Une position névralgique au sein de l’économie
Ces évolutions en disent long sur la position névralgique de ces entreprises. Leur poids boursier n’est évidemment pas le reflet de leur poids réel dans l’économie, du point de vue de l’emploi et du chiffre d’affaires ou même des profits qu’elles dégagent. Prises dans leur ensemble, elles mobilisent à peine plus d’un million d’emplois dans le monde. Cette déconnexion est encore plus vraie pour d’autres géants du Net, comme par exemple Netflix, Spotify ou Tesla. Et c’est finalement le nombre d’utilisateurs qui se comptent par milliards à travers la planète et qui confèrent un pouvoir de réseau et une position dominante qui s’auto-renforce avec le temps à quoi renvoient ces valorisations. Les cours incorporent ainsi une rente de monopole, et ce faisant, les investisseurs donnent à ces entreprises des moyens démesurés, quasi-illimités, qui consolident cette rente.
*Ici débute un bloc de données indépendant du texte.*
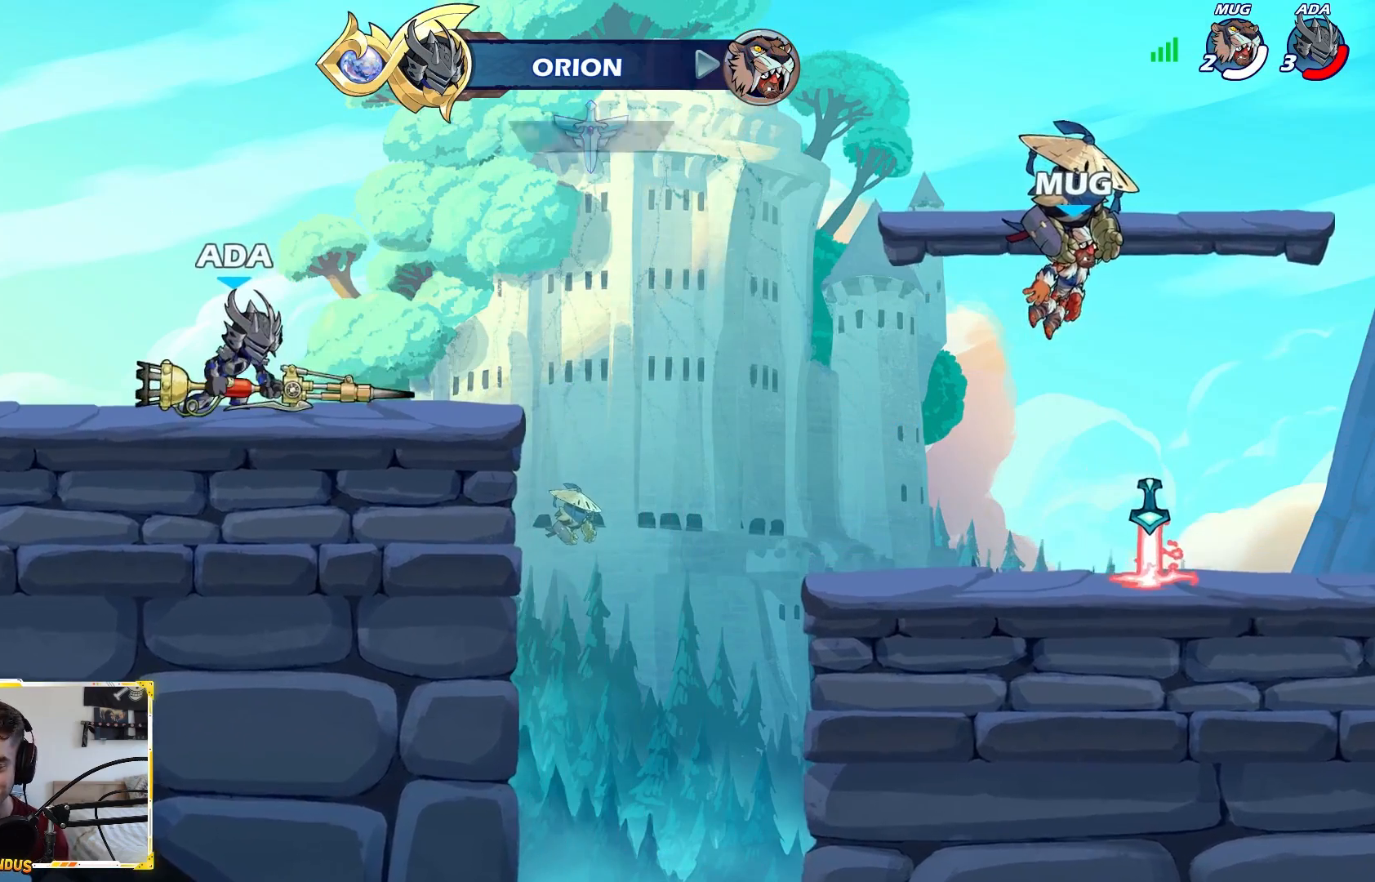
{"buttons": [], "left_stick": "center", "right_stick": "center", "events": []}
Alors même qu’avant la crise, le débat sur la nécessité d’une législation anti-trust commençait à monter en puissance, le choc sanitaire a sacré ces géants du privé à la tête de biens communs. Réseaux d’information et santé sont apparues come l’épine dorsale, pour ne pas dire le système nerveux vital du système productif. Grâce à elles, le capitalisme a évité l’embolie : le télétravail, la téléconférence, le e-commerce ont permis de contourner les obstacles physiques de la production. Et il est apparu au grand jour que la santé ne pouvait plus être considérée comme le parent pauvre d’une société qui prétend bâtir sa prospérité sur le capital humain.
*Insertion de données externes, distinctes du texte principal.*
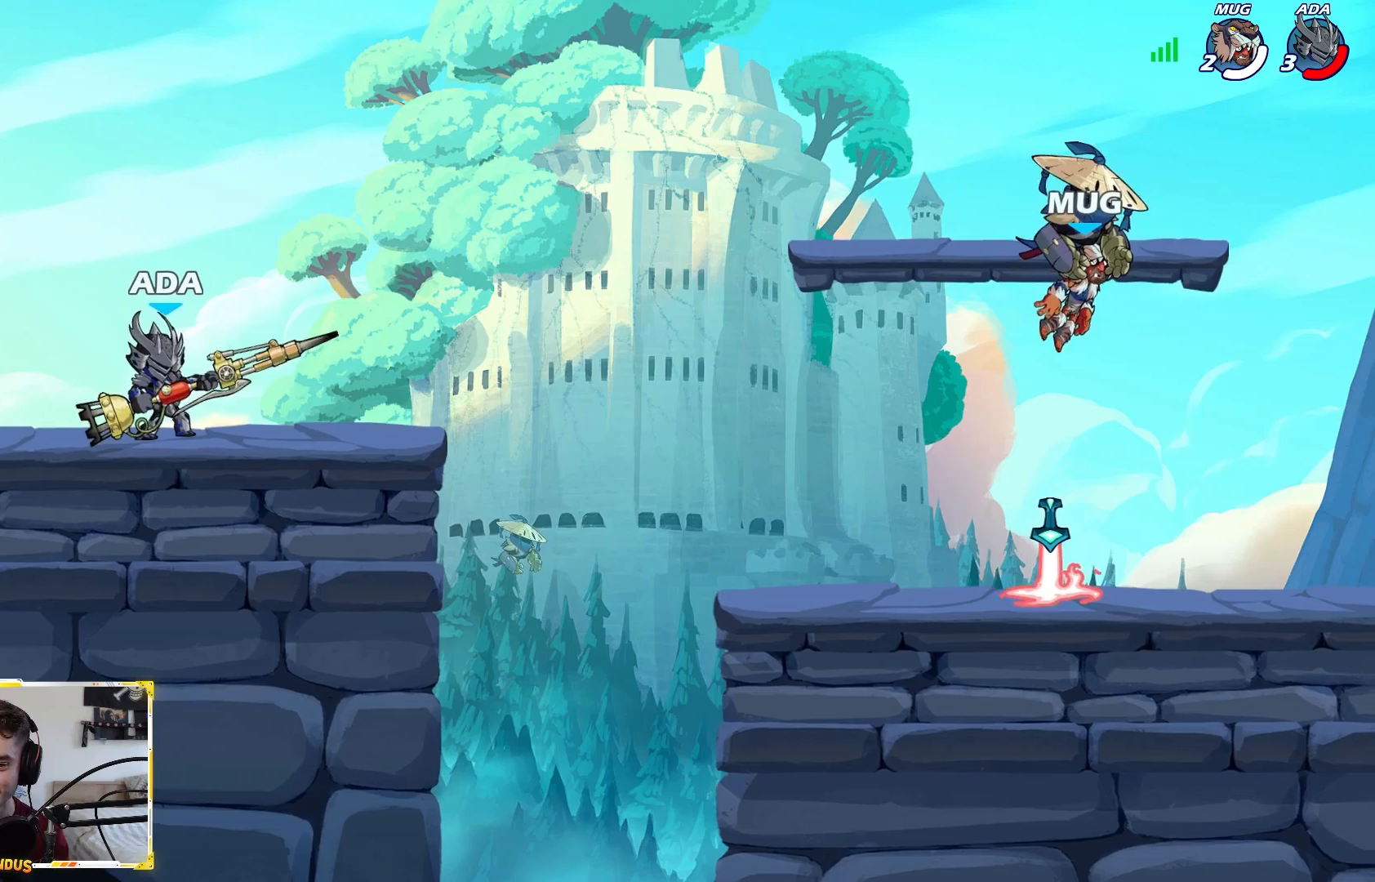
{"buttons": [], "left_stick": "right", "right_stick": "center", "events": [[100, "left_stick", "left"], [333, "left_stick", "right"]]}
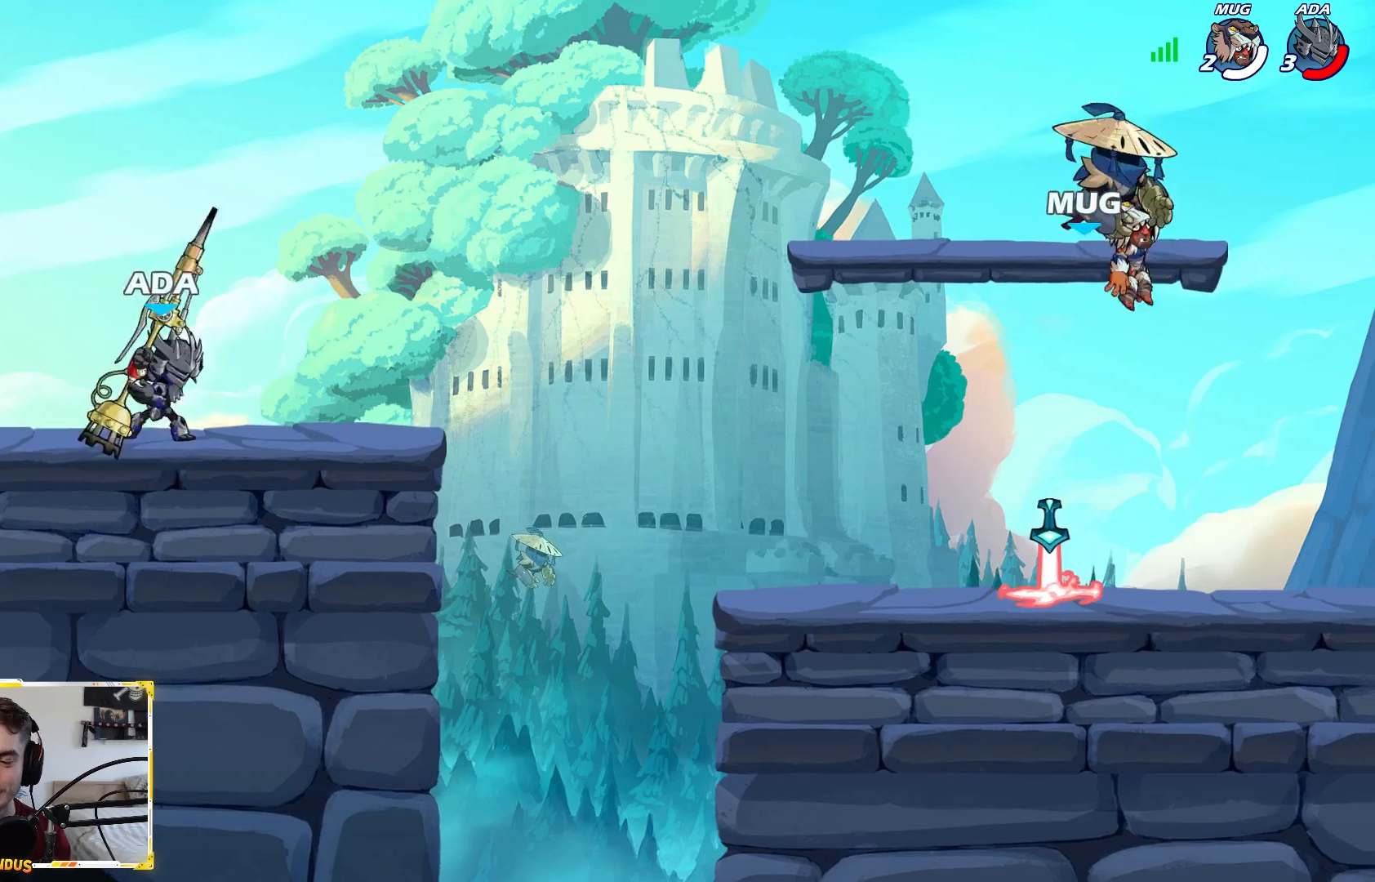
{"buttons": [], "left_stick": "right", "right_stick": "center", "events": [[67, "left_stick", "up-right"], [167, "left_stick", "center"], [217, "left_stick", "left"], [400, "left_stick", "right"]]}
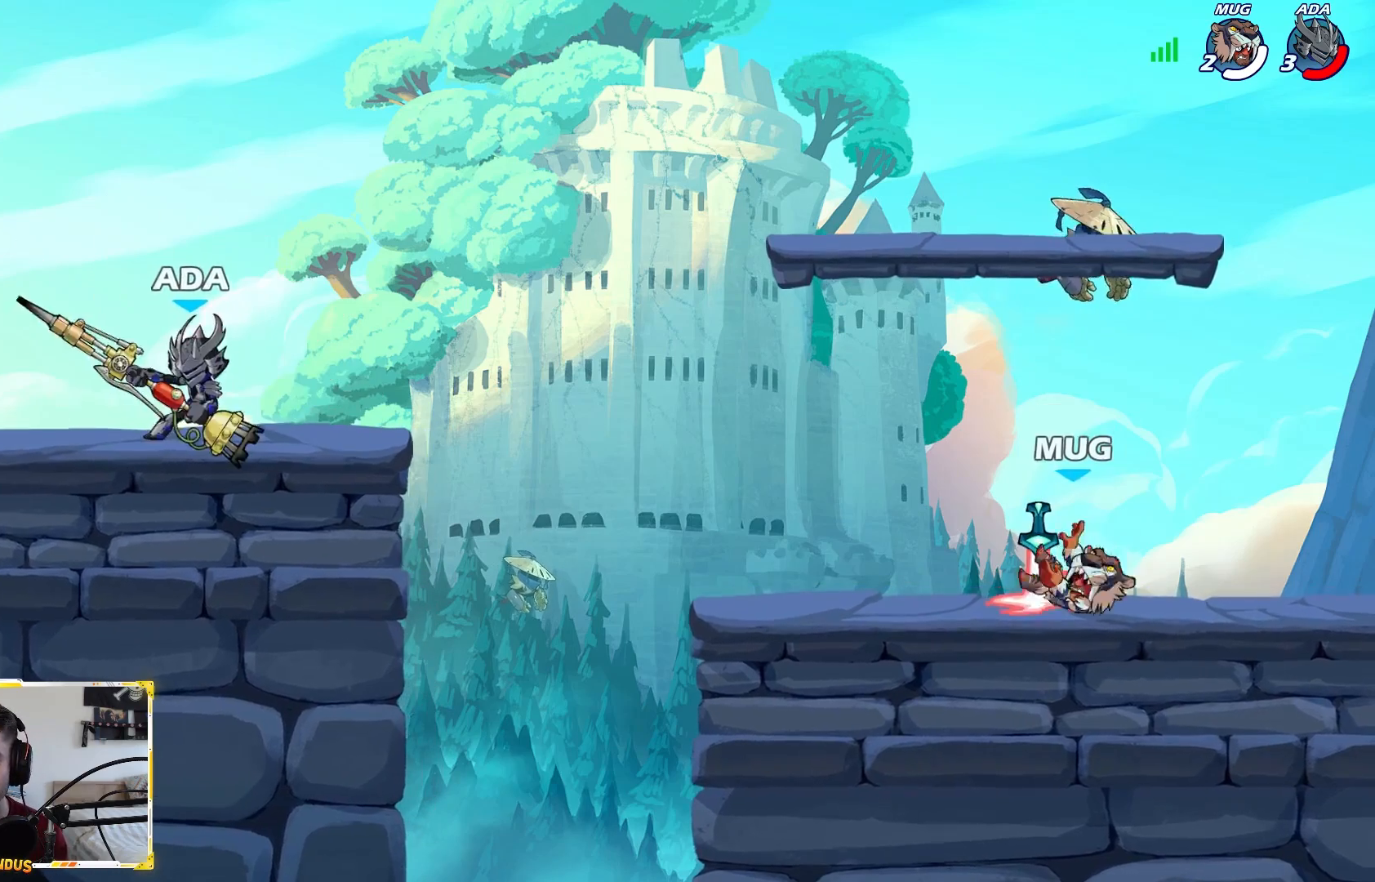
{"buttons": [], "left_stick": "up-right", "right_stick": "center", "events": [[167, "left_stick", "center"], [217, "left_stick", "left"], [467, "left_stick", "up-right"]]}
Le jeu de concentration promu par les gestionnaires d’actifs
Tout cela corrobore ce que nous supputons depuis des années. L’économie de demain n’est pas en rupture avec le monde d’avant. Elle est son prolongement avec des superlatifs : hyper-digitalisée, hyper financiarisée, hyper-concentrée. Rien ne semble arrêter le cours d’une histoire qui s’accélère choc après choc.
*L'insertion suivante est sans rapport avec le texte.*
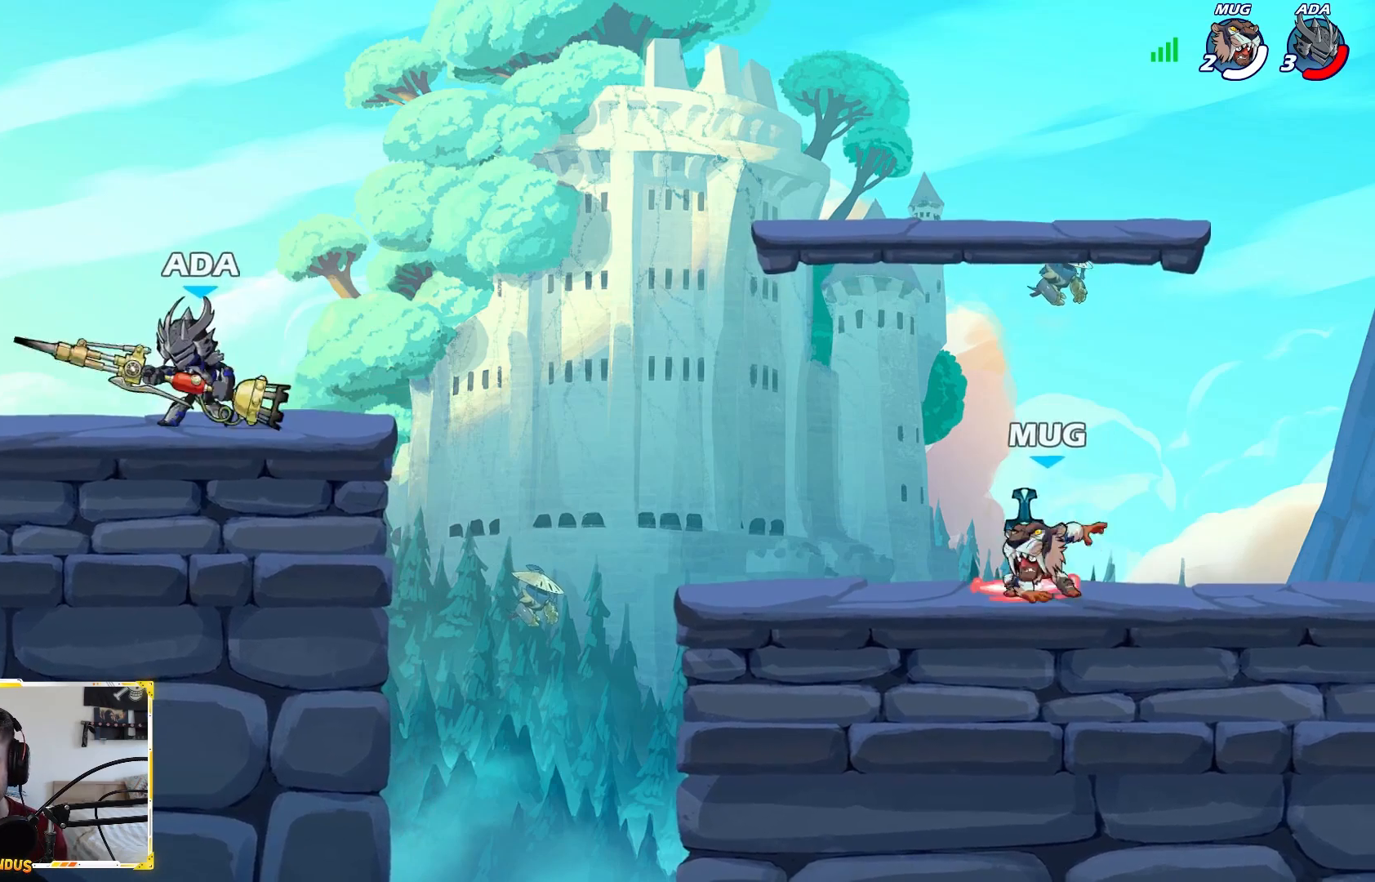
{"buttons": [], "left_stick": "up-left", "right_stick": "center", "events": [[283, "left_stick", "up-left"]]}
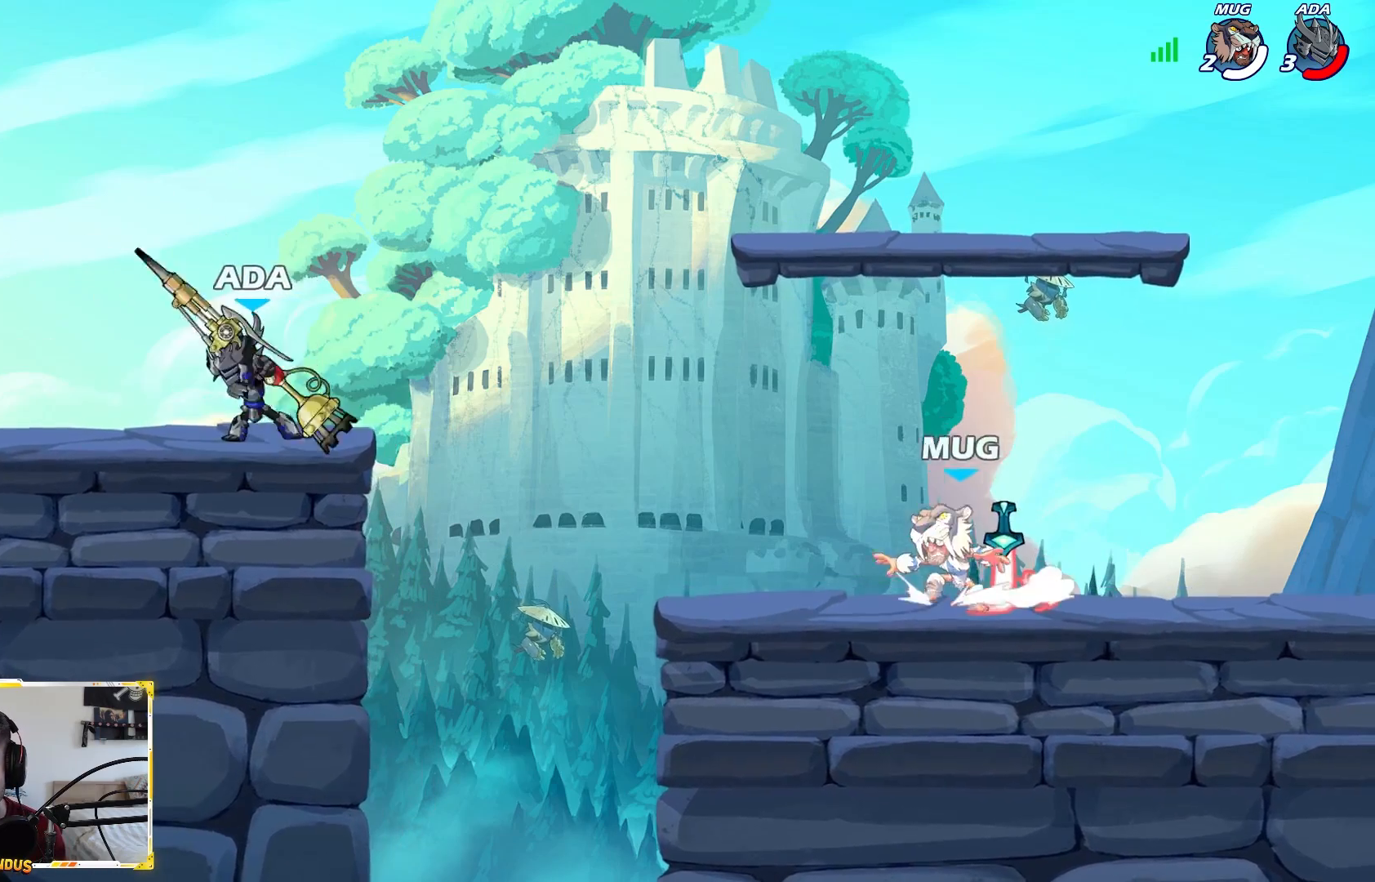
{"buttons": ["L2"], "left_stick": "left", "right_stick": "center", "events": [[50, "left_stick", "right"], [183, "L2", "down"], [300, "L2", "up"], [317, "left_stick", "left"], [383, "L2", "down"]]}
En arrière-plan, les fonds de gestion d’actifs géants, les Blackrock, Vanguarde, State Street qui sortent indemnes de la crise, apparaissent de plus en plus comme le pivot d’un système financier où les banques et la banque centrale ne sont plus que des pourvoyeurs de liquidité sans limite, pompant, purgeant et finalement portant le risque financier que les investisseurs refusent d’endosser. La concentration des gestionnaires d’actifs est telle, leur poids dans les grands secteurs de l’économie est tel, leur couverture au sein d’un même secteur est telle, détenant une part majoritaire à la fois des prédateurs et des cibles potentielles, qu’ils deviennent les premiers promoteurs d’un jeu de concentration qui a les Gafam ou les futurs géants de la tech pour pivot.
Cette histoire s’écrit sous nos yeux. Le mouvement de fusions-acquisitions reprendra de plus bel en sortie de crise, profitant de la dépréciation de certaines entreprises et s’organisant autour de celles qui se sont renforcées dans la crise. Et si le monde d’après semble encore plein d’incertitudes, ce volet-là de l’histoire voit son récit s’emballer.